Sluggish, it was all I could do to get everyone ready, in the car, and drive to the doctor. While paying our doctor bill, I saw Rox, who worshiped at church with us. I must have had WEARY stamped on my forehead. I told him the doctor’s diagnosis: daughter had a ruptured ear drum, son had severe bronchitis, and I had pneumonia. His brows arched in concern.
By the time I bought prescribed meds and drove home, I literally collapsed with exhaustion. Right before my husband arrived from out of town, I heard a knock at the door. I opened it and there stood Charlotte Owens, a woman from our church. Rox had told his wife Pamela about our wilting family.
Pamela and a few other women cooked a quick supper for us. To this day, my eyes grow moist when I think of that chain-reaction of care and kind service. For the next few days Dave and family pitched in to help. On either end of giving awaits a blessing, whether the giver or the receiver.
The spiritual discipline of service is lived out in biblical examples: a cup of cold water; Jesus acknowledging tax collector Zacchaeus; Martha offering hospitality; and King Jesus, kneeling to wash his disciples’ feet.
Service is deeply rooted in the discipline of submission, of placing others’ needs before our own. If you are a parent you have served. If you have a spouse, you have served. If you are a policeman, a sanitation worker, firefighter, judge, or other public servant, you have served.
It is not difficult to find someone to render a service to, but the challenge is to serve with genuine selflessness, tender care, and joy for the opportunity. Temptations may arise to brag about a service provided, to want recognition, or a pat on the back. Also, the “poor me” attitude can be prevalent when serving. We go ahead and do the act of service, but it’s served with a decanter of whine.
The greatest services are those offered with joy, those that never receive recognition. They are “hidden.” The servers do not expect applause or desire it. That servant-person can make 100 sandwiches in the middle of the night for firefighters and not seek any thanks or mention their kindness to family or friends. “Be careful not to do your acts of righteousness in front of men to be seen by them….but your Father, who sees what is done in secret, will reward you (Matthew 6:1-4).
Richard Foster in his book, “Celebration of Discipline,” lists these areas of service: do daily small things for folk; guard people’s reputations; allow others to serve you; extend common courtesies; be hospitable; listen well; and share the word of Life.
Bernard of Clairvaux (1153) said if we are to live the life of one who will lead others “what you need is not a scepter but a hoe.” One can offer good leadership and authority and still be a servant. Jesus is the prevalent example of such a person. Our prideful nature may want the big job that comes with fanfare and glory. But it’s the daily sacrifices, the little things that add up to humility seeping into our lives in a small stream. Humility is one of the rewards of genuine service to others.

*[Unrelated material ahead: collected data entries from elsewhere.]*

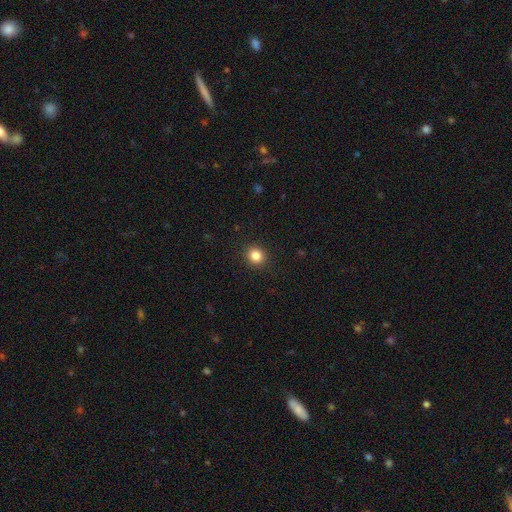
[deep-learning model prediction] This appears to be a smooth galaxy with no disk features (85%) that is round (80%). Merging: none (90%).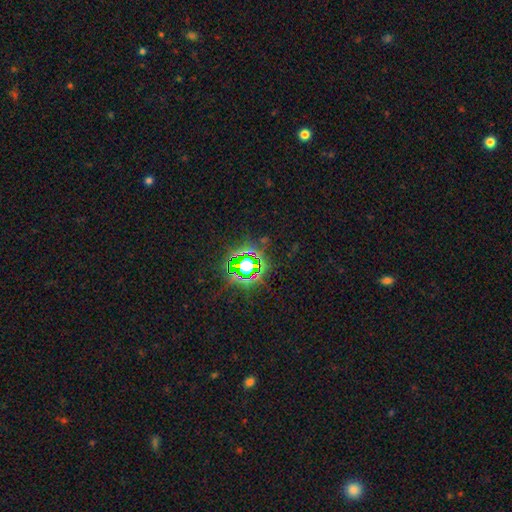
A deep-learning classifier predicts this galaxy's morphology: smooth-or-featured: star or artifact: 79% | smooth: 14% | featured or disk: 7%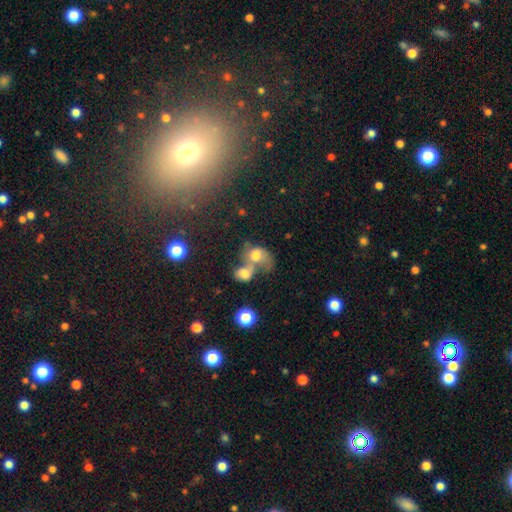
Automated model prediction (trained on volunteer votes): Morphology: type=smooth (59%); roundness=in between (58%); merging=merger (72%).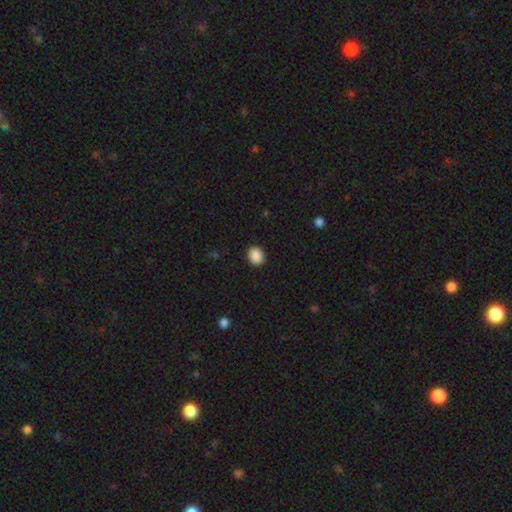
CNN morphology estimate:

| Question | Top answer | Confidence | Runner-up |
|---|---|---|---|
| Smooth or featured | smooth | 89% | star or artifact (8%) |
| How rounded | round | 72% | in between (27%) |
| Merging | none | 91% | minor disturbance (6%) |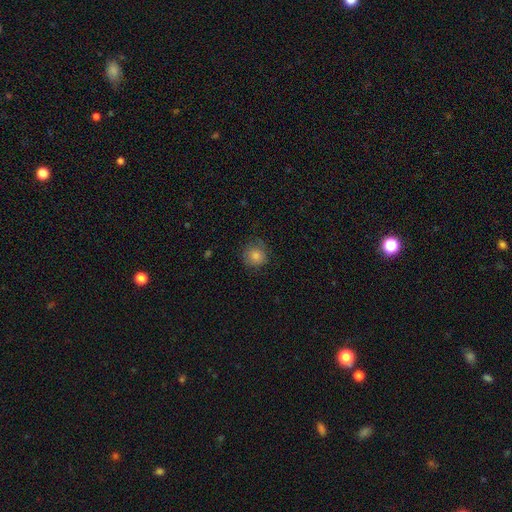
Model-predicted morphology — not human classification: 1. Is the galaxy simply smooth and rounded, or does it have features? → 77% smooth, 12% featured or disk, 11% star or artifact.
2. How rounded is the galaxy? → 89% round, 10% in between, 1% cigar-shaped.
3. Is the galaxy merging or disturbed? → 74% none, 19% minor disturbance, 7% major disturbance, 1% merger.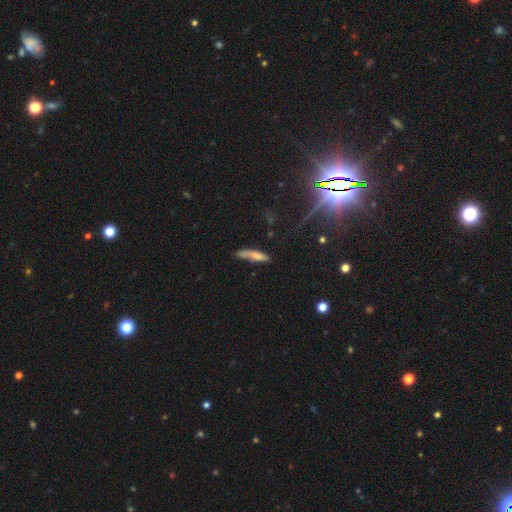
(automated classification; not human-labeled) Q: Smooth or featured?
A: smooth (73%); runner-up: featured or disk (19%)
Q: How rounded?
A: cigar-shaped (78%); runner-up: in between (21%)
Q: Merging?
A: none (51%); runner-up: minor disturbance (31%)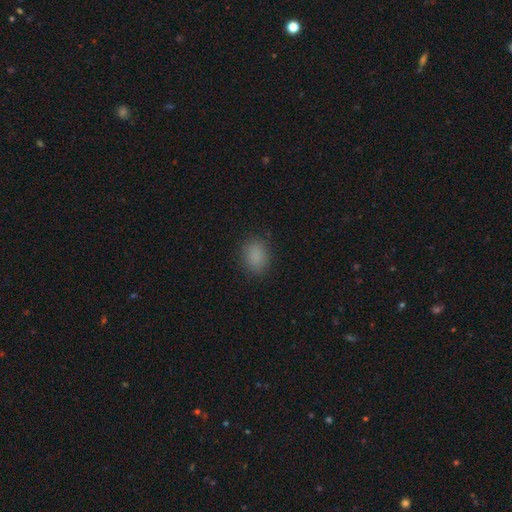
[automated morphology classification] Smooth or featured? Predicted: smooth (p=0.85). How rounded? Predicted: in between (p=0.67). Merging? Predicted: none (p=0.86).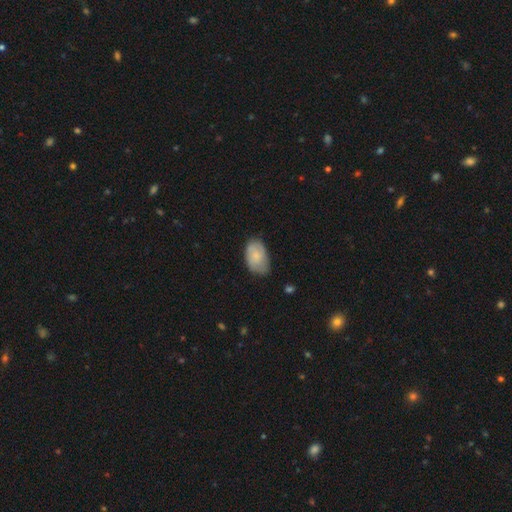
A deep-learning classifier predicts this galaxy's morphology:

This week, join the “secret service.” Do for others and don’t mention it to a soul—ever. You might choose to sit quietly and listen to your spouse’s critique when your usual response is to offer a verbal defense. Or you could choose to halt gossip and save a reputation from a beating. Or make it your goal to extend common courtesies the entire week, on the phone, in the auto, and in your home.
Our loving Father is watching for the mothers who hold fevered children, for the dads who build character by their example, and for that secret service for a neighbor. He’s lining up the rewards, for here and hereafter.